Healthcare Software: Digital Medical Support
Improving Patient Outcomes with Healthcare Support Software
Digital tools are transforming everyday clinical practice, giving healthcare professionals faster, smarter ways to support patients and streamline their workflow. This roundup of available Emory technologies highlights innovative software designed to boost efficiency, enhance accuracy, and improve patient outcomes across a variety of care settings.
Point-of-Care Support Solutions
Clinical Decision Support System for Dermatology
Approximately 18 million diagnostic errors occur each year, often due to time pressure, complex cases, or inefficient technology. To improve accuracy, many clinicians turn to second opinions, online databases, and clinical decision support systems (CDSS), which help guide diagnostic and therapeutic decisions – but they don’t assist with documentation. Emory researchers have developed a tool that uses smart phrases and auto‑texts to provide brief, evidence‑based explanations, differential diagnoses, work‑ups, and treatments for dermatologic conditions, reducing the clerical burden of creating thorough consult notes and supporting better patient care.
Emory Liver Transplant App
This app is designed for community gastroenterologists and other providers to easily submit referrals directly to the Emory Liver Transplant Program. In addition to submitting referrals, providers can read about the education and experience of all Emory Liver Transplant physicians, learn about the latest research and clinical trials, review liver transplant outcomes at Emory, read the latest liver transplant news, and calculate their patients' MELD-Na score. View it on the Apple App Store or Google Play.
“Ready for Tonsillectomy” Mobile App
A tonsillectomy—the surgical removal of the tonsils—is common in children under 15 and can be especially stressful for young patients. Emory inventors have developed an interactive mobile app to support support children and their caregivers by providing second‑grade–level text, animated illustrations, and active learning tools that explain the procedure, preparation, anesthesia, and post‑operative care. The app delivers timed notifications that address common questions before and after surgery, and its modular design allows customization for other pediatric procedures and translation into multiple languages, broadening its impact on pediatric surgical education.
System for Assessing Health Severity and Predicting Readmissions
Cardiovascular disease is the leading cause of death in the United States, causing over 600,000 deaths each year and driving significant healthcare costs, while hospital readmissions after severe cardiac events—especially heart failure—remain high. To address this, Emory researchers have developed a remote monitoring system that uses smartphone data to accurately predict a user’s risk for a severe cardiac event, using an algorithm based on the FDA‑recognized Kansas City Cardiomyopathy Questionnaire‑12 (KCCQ‑12). The team has also created a functional beta smartphone app that accurately predicts KCCQ‑12 scores for at‑risk patients.
Research, Data Processing & Advanced Analytics Tools
Autoencoding Neural Networks with Applications to Brain-Machine Interfaces
Brain‑machine interfaces have gained significant attention for their potential to link computers with human neural activity.

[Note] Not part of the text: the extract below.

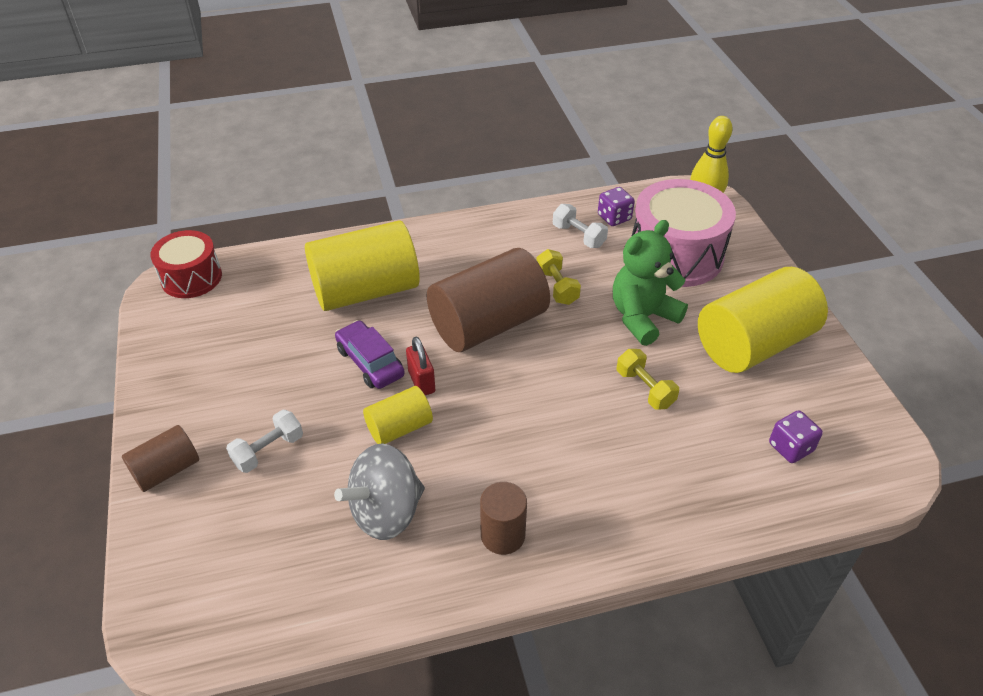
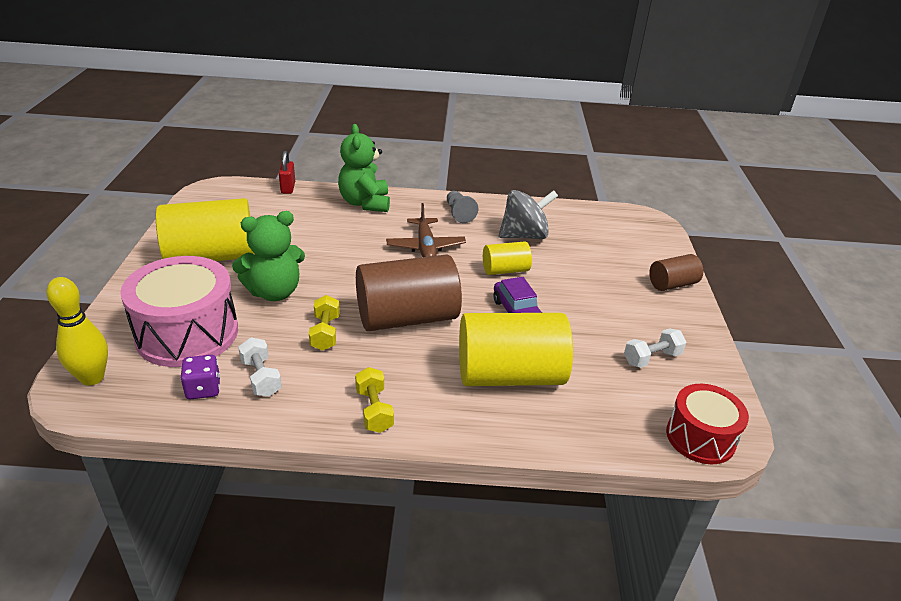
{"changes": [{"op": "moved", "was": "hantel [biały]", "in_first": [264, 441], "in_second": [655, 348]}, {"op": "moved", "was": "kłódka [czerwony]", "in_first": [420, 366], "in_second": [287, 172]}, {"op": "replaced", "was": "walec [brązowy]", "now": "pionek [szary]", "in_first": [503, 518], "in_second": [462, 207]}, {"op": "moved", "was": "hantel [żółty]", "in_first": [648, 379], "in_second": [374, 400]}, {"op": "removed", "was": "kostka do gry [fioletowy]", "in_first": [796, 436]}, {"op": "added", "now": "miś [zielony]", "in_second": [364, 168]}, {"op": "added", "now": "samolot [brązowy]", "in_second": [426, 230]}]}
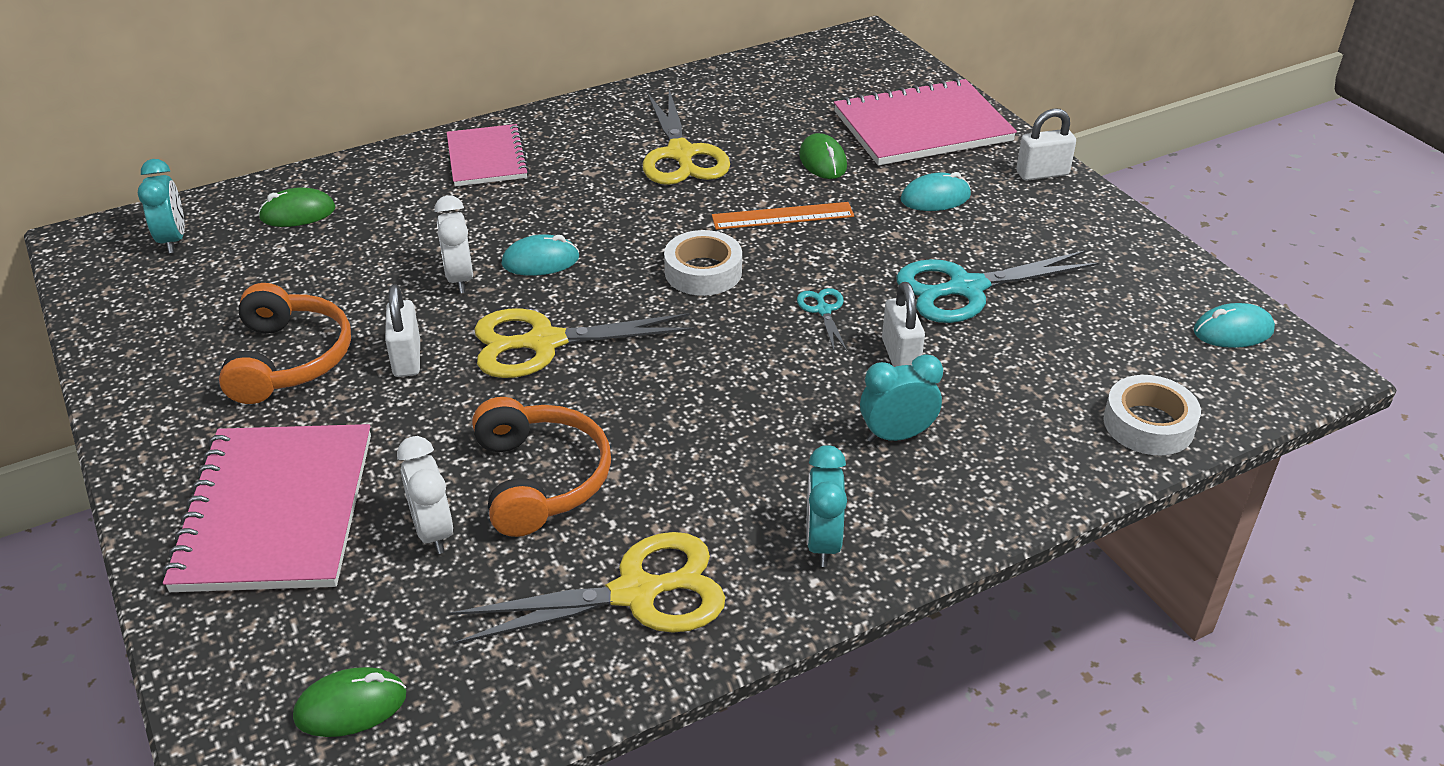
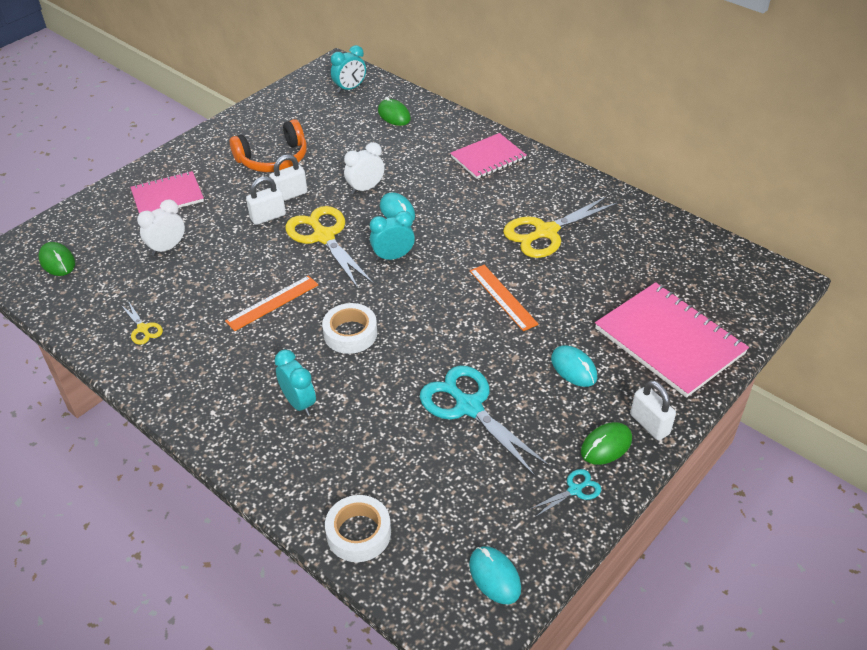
{"changes": [{"op": "resized", "was": "zeszyt [różowy]", "in_first": [267, 508], "in_second": [167, 192], "ratio": 0.62}, {"op": "resized", "was": "nożyczki [żółty]", "in_first": [587, 588], "in_second": [142, 323], "ratio": 0.47}, {"op": "removed", "was": "słuchawki [pomarańczowy]", "in_first": [541, 467]}, {"op": "moved", "was": "taśma klejąca [biały]", "in_first": [703, 263], "in_second": [349, 328]}, {"op": "moved", "was": "nożyczki [turkusowy]", "in_first": [822, 319], "in_second": [565, 493]}, {"op": "moved", "was": "myszka [zielony]", "in_first": [823, 156], "in_second": [606, 443]}, {"op": "moved", "was": "budzik [turkusowy]", "in_first": [826, 506], "in_second": [392, 236]}, {"op": "moved", "was": "kłódka [biały]", "in_first": [903, 324], "in_second": [266, 200]}, {"op": "added", "now": "linijka [pomarańczowy]", "in_second": [271, 303]}]}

Emerging as a powerful tool in understanding complex neural activities are autoencoders: unsupervised artificial neural networks that can learn efficient data coding while maintaining the ability to sort through the noise of highly complicated neural networks with better accuracy.
Emory inventors developed a Latent Factor Analysis via Dynamical System (LFADS), a sequential autoencoder for deep learning, to extract dynamic factors affecting the neural population in a time series neural data and use them to infer the motion correlated with firing rate or spiking data for the recorded neurons. The inventors also created a new autoencoder training method called "Coordinated Dropout (CD)," which further improves neural data processing of LFADS. CD also prevents “overfitting,” a problem in machine learning where the model cannot sort through the noise of the data, which is then incorrectly factored into the real-world predictions.
Study Management and Retention Toolkit (SMART)
A smart acronym with an even smarter function: The Study Management and Retention Toolkit, or SMART, is a centralized management tool designed specifically for tracking multiple aspects of human subject research studies of various designs. Data records and patient information can be input from multiple research sites at the same time and are organized within the system for easy retrieval and export. SMART also tracks subject enrollment in studies, and even automatically sends out reminders for upcoming appointments through text, email and calendar alerts. It's a one-stop shop for research personnel that keeps things easy, organized and simple.